### Exercise requirements
What is needed is an exact copy of the lines from the line holding "flex-start -> flex-end;" through the end of the material, with no other lines and no pictures.

——

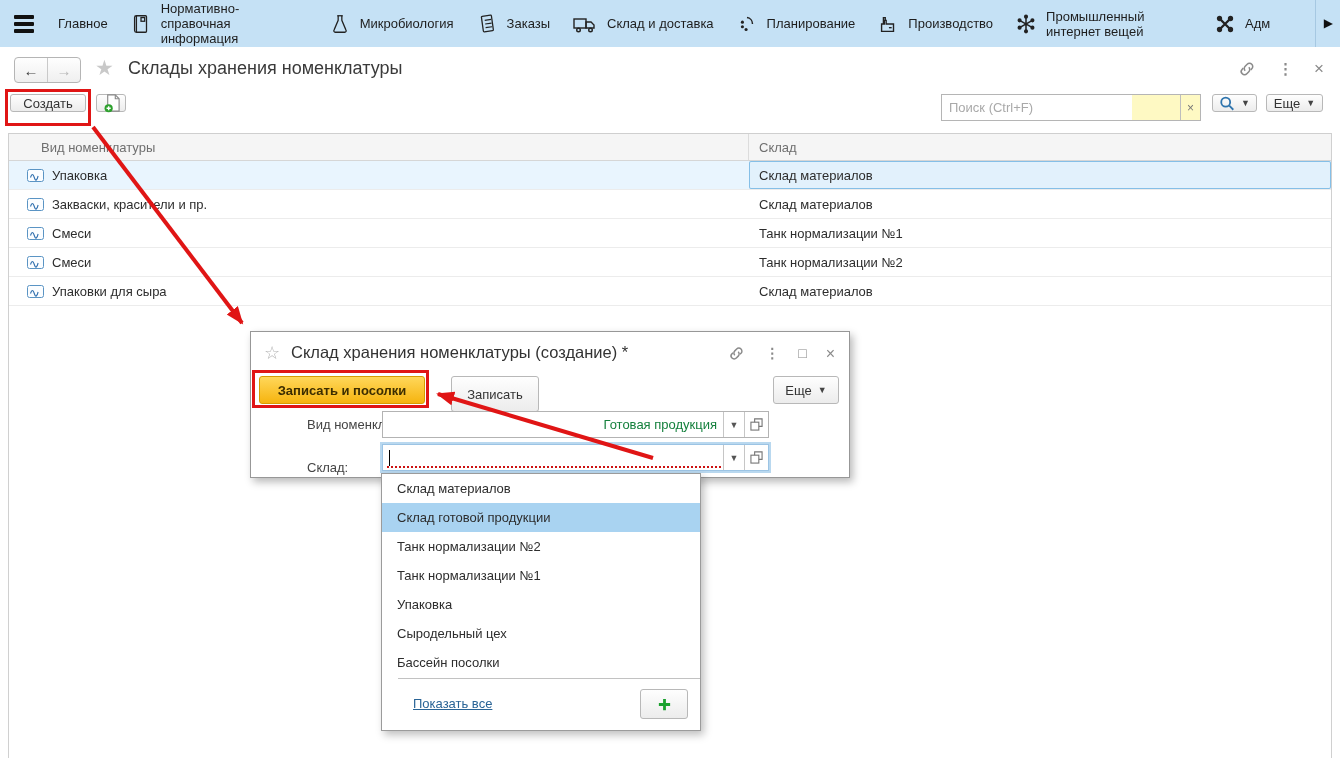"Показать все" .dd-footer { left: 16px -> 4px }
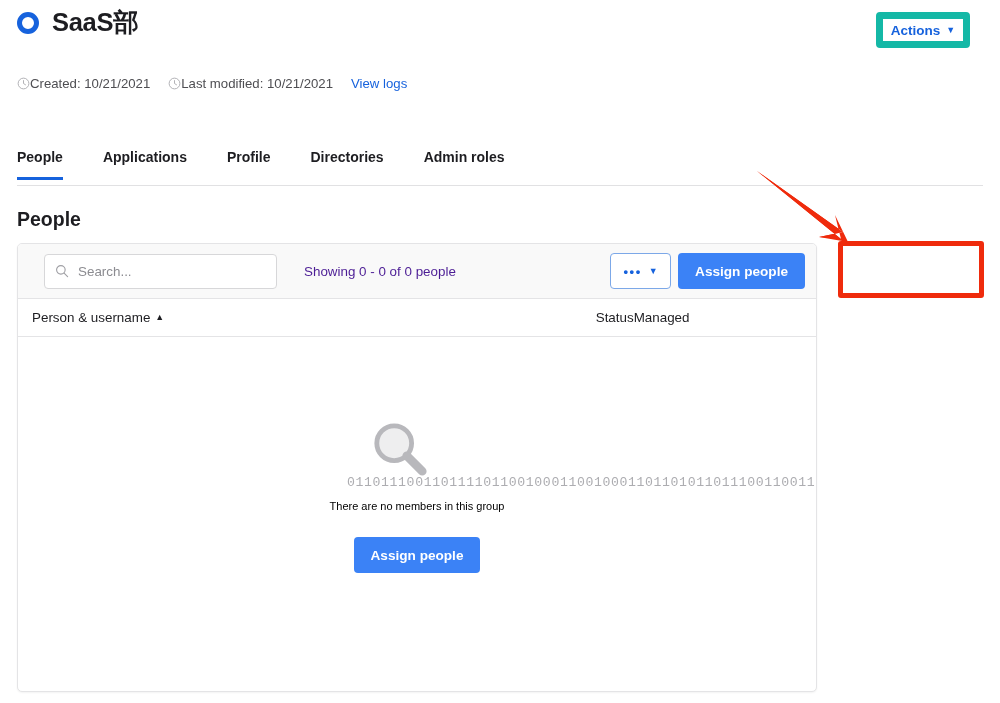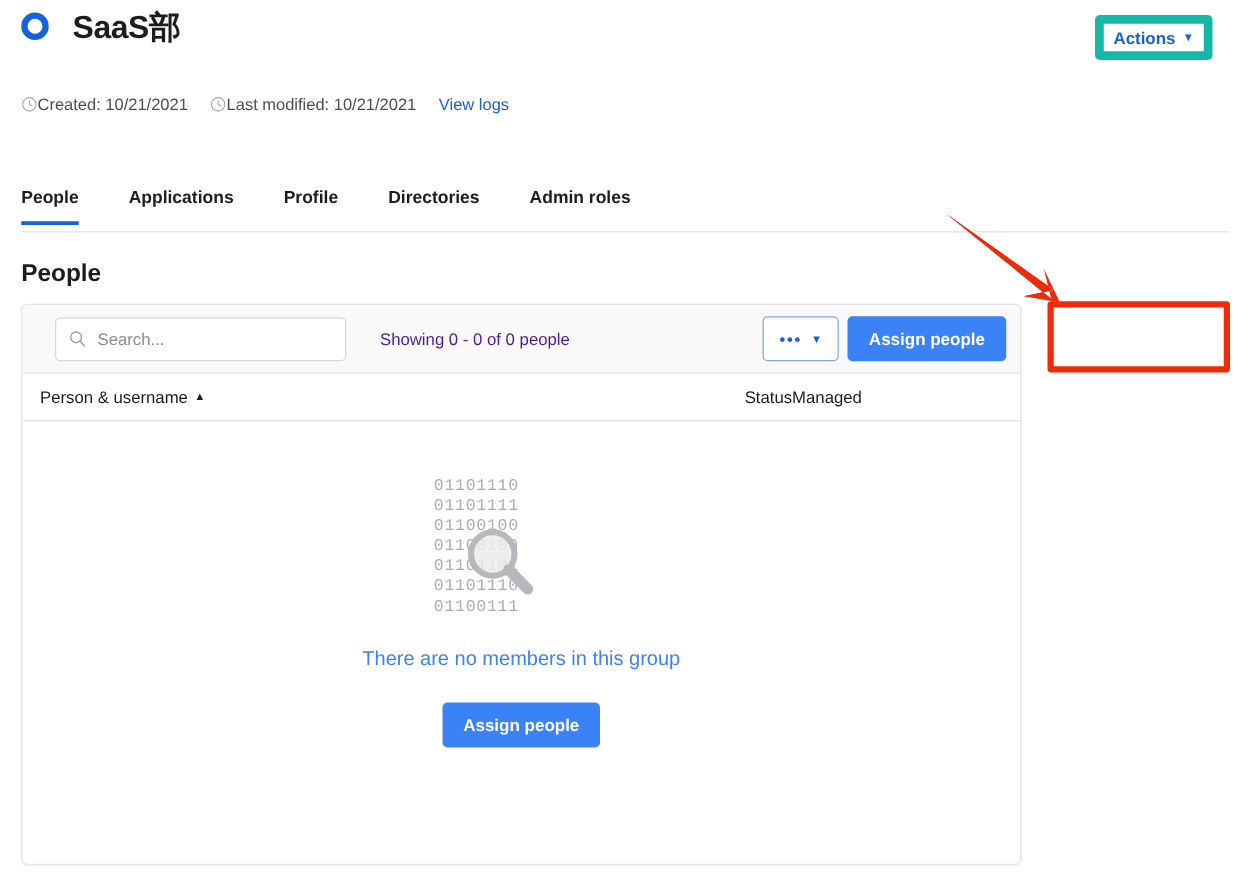"SaaS部" .title-row { align-items: flex-start -> center; gap: 19px -> 13px }
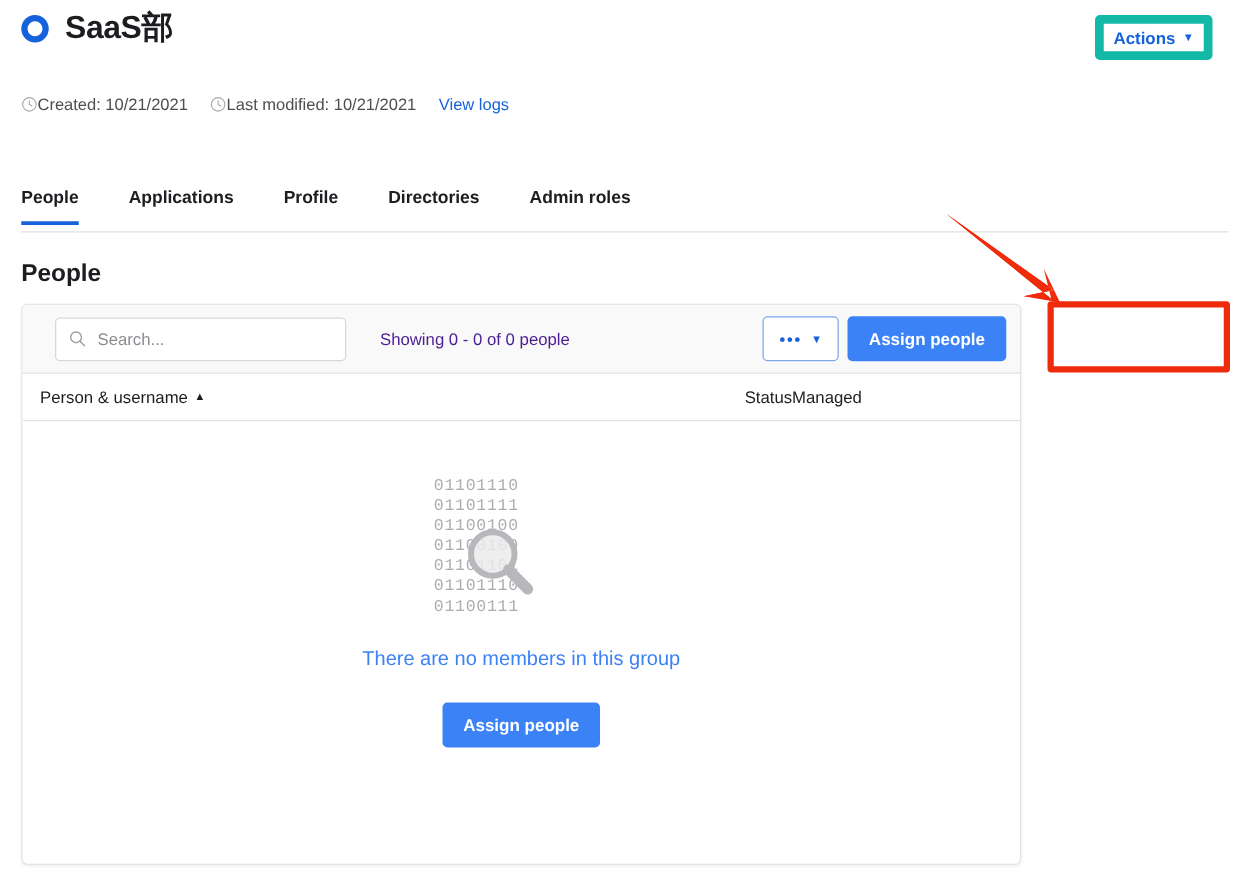"01101110" .binary-art { align-items: flex-start -> flex-end; flex-direction: column -> none }
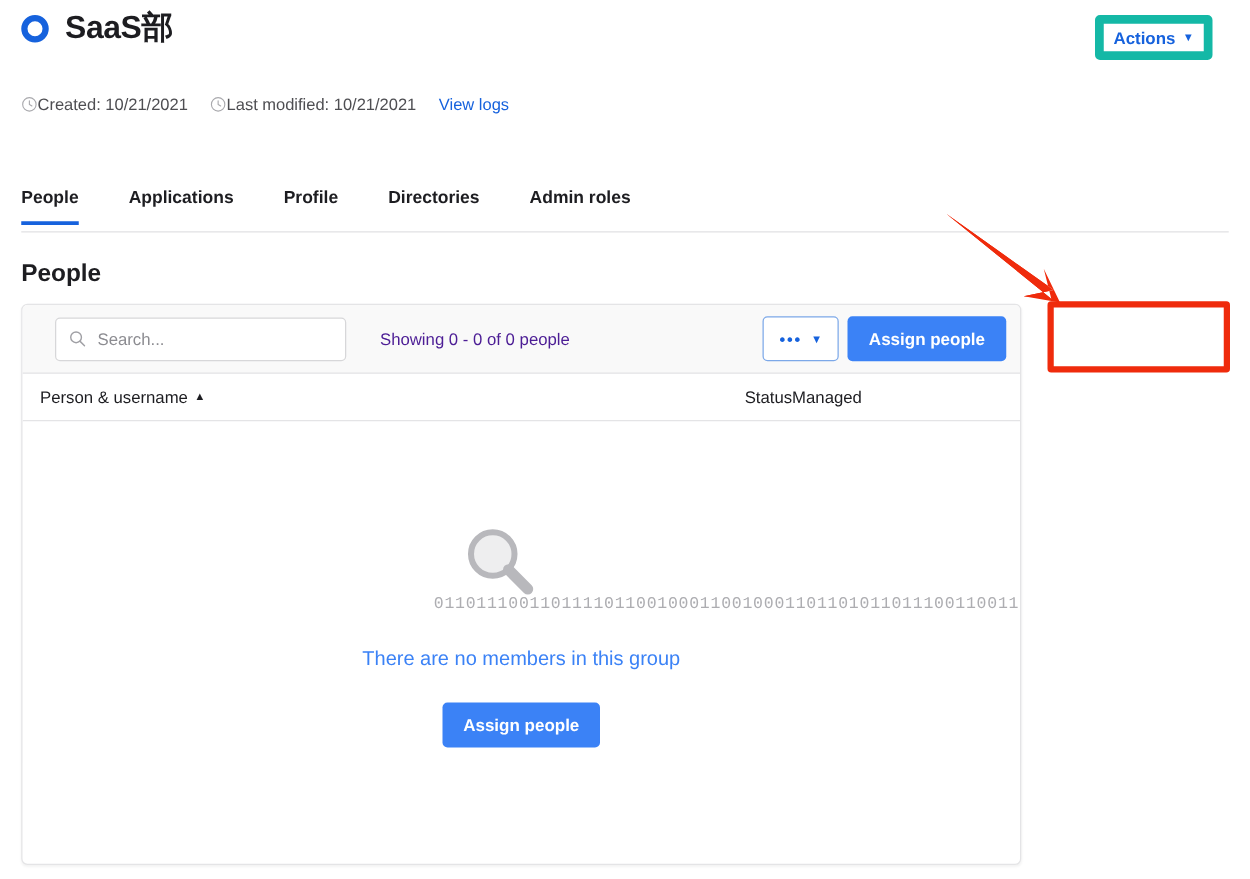"There are no members in" .empty-text { color: #3b82f6 -> #000000; font-size: 16px -> 11px; margin-top: 28px -> 9px }
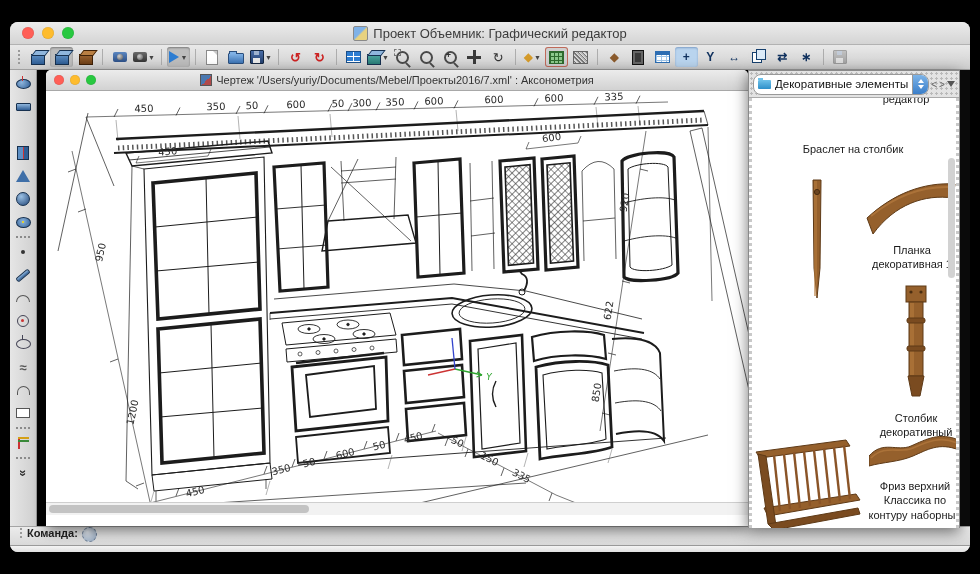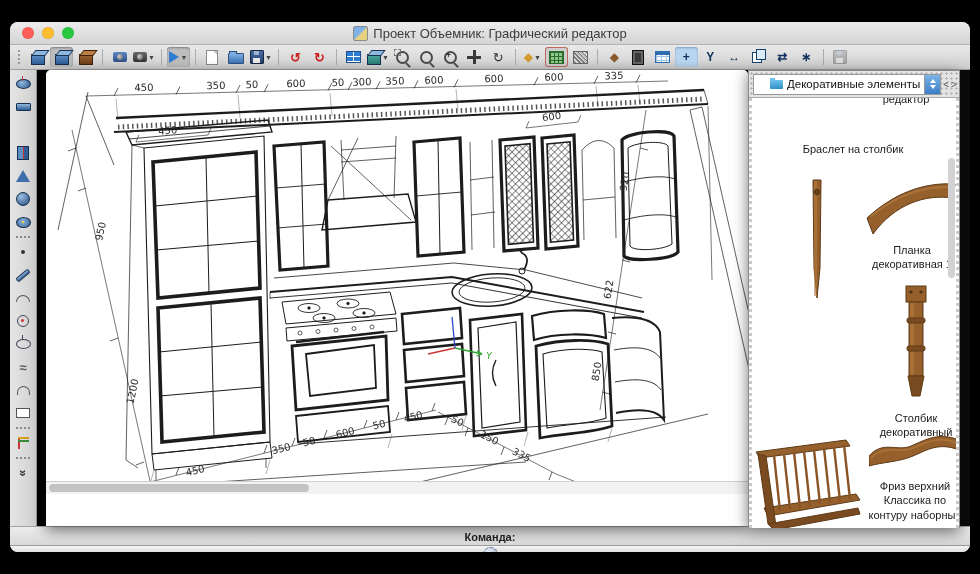"Чертеж" div.doc-titlebar { html: none -> <div> <div> <span></span> <span></span> <span></span> </div> <div> <span></span> <span>Чертеж '/Users/yuriy/Documents/Mebel/Проекты2016/7.xml' : Аксонометрия</span> </div> </div> }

——

### Response to the exercise
"01101110" .binary-art { align-items: flex-start -> flex-end; flex-direction: column -> none }
"There are no members in" .empty-text { color: #3b82f6 -> #000000; font-size: 16px -> 11px; margin-top: 28px -> 9px }
"Чертеж" div.doc-titlebar { html: none -> <div> <div> <span></span> <span></span> <span></span> </div> <div> <span></span> <span>Чертеж '/Users/yuriy/Documents/Mebel/Проекты2016/7.xml' : Аксонометрия</span> </div> </div> }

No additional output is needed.